Along with Sviatlana Tsikhanouskaya and Veronika Tsepkalo, Maria Kolesnikova has become a prominent voice of the opposition in Belarus. She is the only one of the three women still in the country.
A key coordinator of the banker and art patron Viktor Barbariko’s campaign to challenge Lukashenko’s 26-year presidency, Kolesnikova is one of three women who have become the most prominent voices of the opposition movement.
She was a regular presence at the ongoing protests in the capital, Minsk, after Lukashenko was declared the winner of the August 9 election, and always appeared to be in a good mood, laughing frequently.
A month after the election, Kolesnikova is the only of the three women still in Belarus.

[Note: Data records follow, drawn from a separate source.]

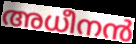
അധീനൻ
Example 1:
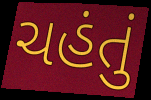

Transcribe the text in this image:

ચહંતું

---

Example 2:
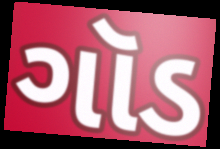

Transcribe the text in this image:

ગૉડ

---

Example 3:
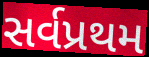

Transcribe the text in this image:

સર્વપ્રથમ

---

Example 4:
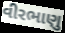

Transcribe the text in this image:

વીરભાણુ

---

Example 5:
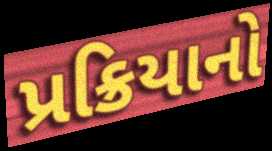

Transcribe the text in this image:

પ્રક્રિયાનો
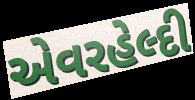
એવરહેલ્દી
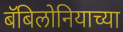
बॅबिलोनियाच्या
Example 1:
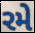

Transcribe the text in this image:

રમે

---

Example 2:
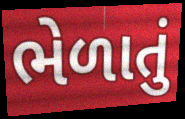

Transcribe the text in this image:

ભેળાતું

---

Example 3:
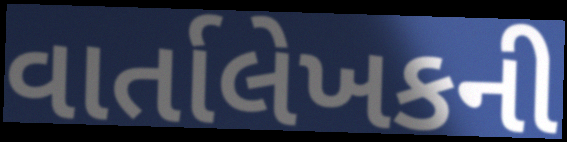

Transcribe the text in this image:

વાર્તાલેખકની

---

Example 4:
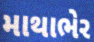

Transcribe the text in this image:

માથાભેર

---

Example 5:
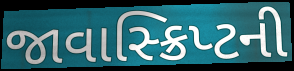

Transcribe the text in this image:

જાવાસ્ક્રિપ્ટની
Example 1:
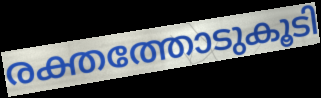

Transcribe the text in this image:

രക്തത്തോടുകൂടി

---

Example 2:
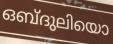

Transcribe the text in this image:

ഒബ്ദുലിയൊ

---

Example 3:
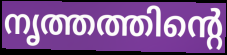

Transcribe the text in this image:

നൃത്തത്തിന്റെ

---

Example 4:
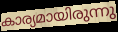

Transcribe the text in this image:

കാര്യമായിരുന്നു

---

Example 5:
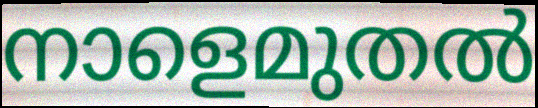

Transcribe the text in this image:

നാളെമുതൽ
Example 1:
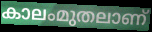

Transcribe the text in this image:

കാലംമുതലാണ്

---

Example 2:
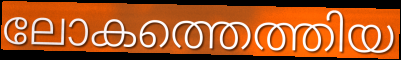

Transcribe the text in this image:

ലോകത്തെത്തിയ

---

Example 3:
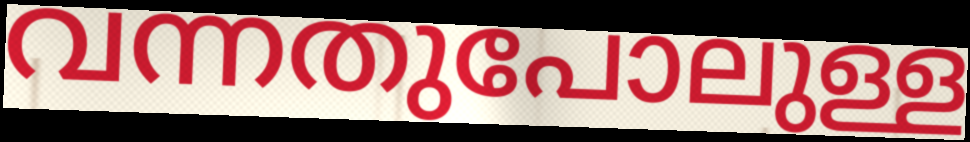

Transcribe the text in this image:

വന്നതുപോലുള്ള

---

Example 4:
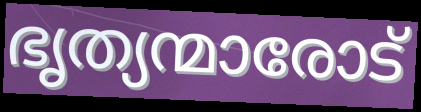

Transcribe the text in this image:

ഭൃത്യന്മാരോട്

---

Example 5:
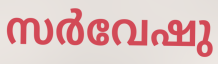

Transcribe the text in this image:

സർവേഷു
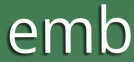
emb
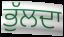
ਭੁੱਲਦਾ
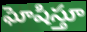
ఘోషిస్తూ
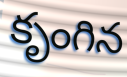
కృంగిన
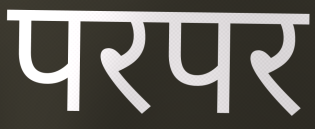
परपर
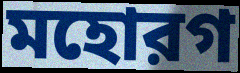
মহোরগ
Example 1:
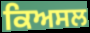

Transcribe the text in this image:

ਕਿਅਸਲ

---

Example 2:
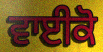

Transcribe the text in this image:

ਵਾਈਕੋ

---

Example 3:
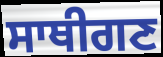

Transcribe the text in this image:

ਸਾਥੀਗਣ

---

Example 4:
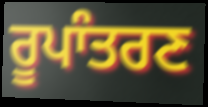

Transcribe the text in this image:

ਰੂਪਾੰਤਰਣ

Information is trickling out about footage taken on Monday that showed Maria Kolesnikova and fellow Belarusian opposition activists Anton Rodnenkov and Ivan Kravtsov being forced into a minibus by masked men.
At a press conference in Kyiv on Tuesday, Rodnenkov and Kravtsov said they had all accepted an offer to be driven to Ukraine, but, at the border, Kolesnikova refused to cross and tore up her passport.
Former Culture Minister Pavel Latushko — who, like Kolesnikova and the Nobel literature laureate Svetlana Alexievich, is on the seven-member presidium of the opposition Coordination Council — confirmed that account on Tuesday.
Belarusian President Alexander Lukashenko told Russian media that Kolesnikova had been arrested trying to cross the border.
The 38-year-old Kolesnikova recently told the Russian daily newspaper Kommersant that she finds the spotlight stressful. “It’s simply not for me,” she said. “It would be easier for us if we had a leader,” she added.
However, the opposition has decided against creating a concrete hierarchy so as to prevent targeted arrests.